Even more: if you leave the group, but remain bound to the port you were receiving the multicast traffic on, and there are more processes that joined the group, you will still receive the multicast transmissions.
The idea is that joining a multicast group only tells the IP and data link layer (which in some cases explicitly tells the hardware) to accept multicast datagrams destined to that group. It is not a per-process membership, but a per-host membership.

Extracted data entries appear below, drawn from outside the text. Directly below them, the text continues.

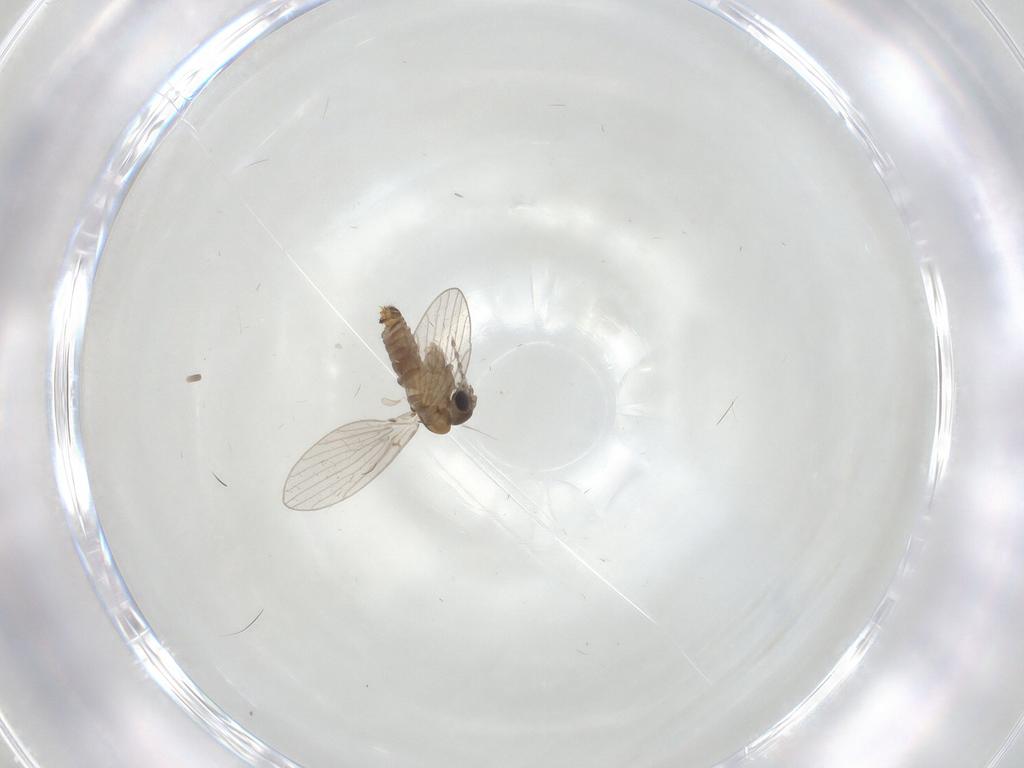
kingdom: Animalia
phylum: Arthropoda
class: Insecta
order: Diptera
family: Psychodidae
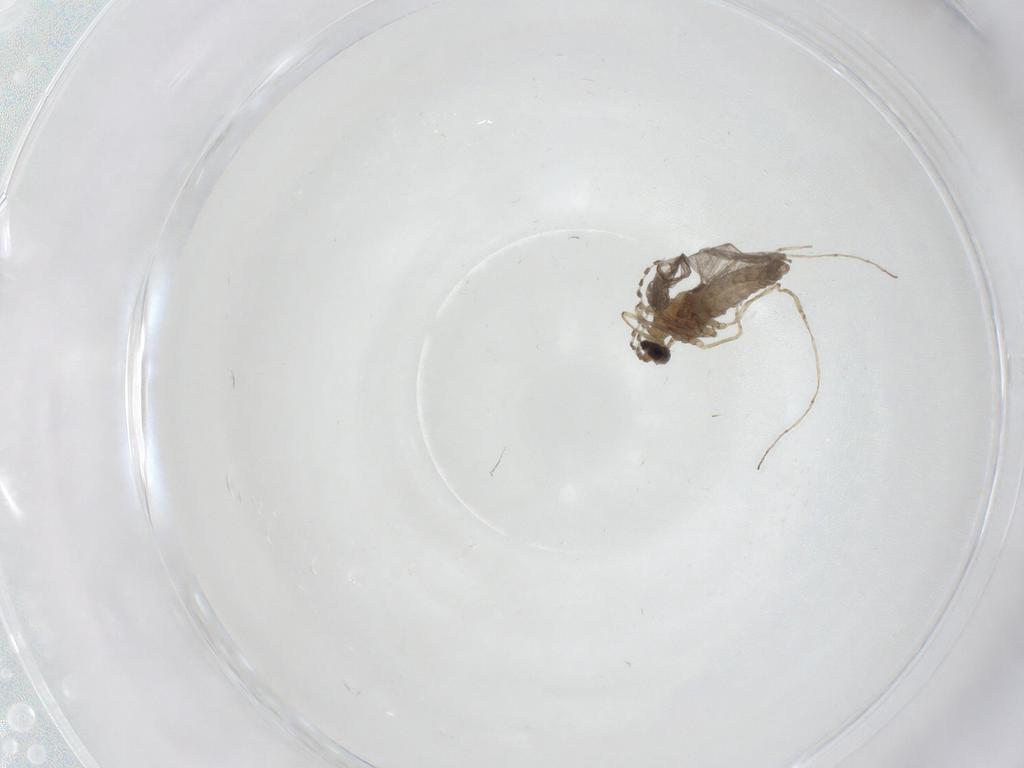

Both Ethernet and FDDI frames have a 48 bit destination address field. In order to avoid a kind of multicast ARP to map multicast IP addresses to ethernet/FDDI ones, the IANA reserved a range of addresses for multicast: every ethernet/FDDI frame with its destination in the range 01-00-5e-00-00-00 to 01-00-5e-ff-ff-ff (hex) contains data for a multicast group. The prefix 01-00-5e identifies the frame as multicast, the next bit is always 0 and so only 23 bits are left to the multicast address. As IP multicast groups are 28 bits long, the mapping can not be one-to-one. Only the 23 least significant bits of the IP multicast group are placed in the frame. The remaining 5 high-order bits are ignored, resulting in 32 different multicast groups being mapped to the same ethernet/FDDI address. This means that the ethernet layer acts as an imperfect filter, and the IP layer will have to decide whether to accept the datagrams the data-link layer passed to it. The IP layer acts as a definitive perfect filter.
Full details on IP Multicasting over FDDI are given in RFC 1390: "Transmission of IP and ARP over FDDI Networks". For more information on mapping IP Multicast addresses to ethernet ones, you may consult
draft-ietf-mboned-intro-multicast-03.txt: "Introduction to IP Multicast Routing".
If you are interested in IP Multicasting over Token-Ring Local Area Networks, see RFC 1469 for details.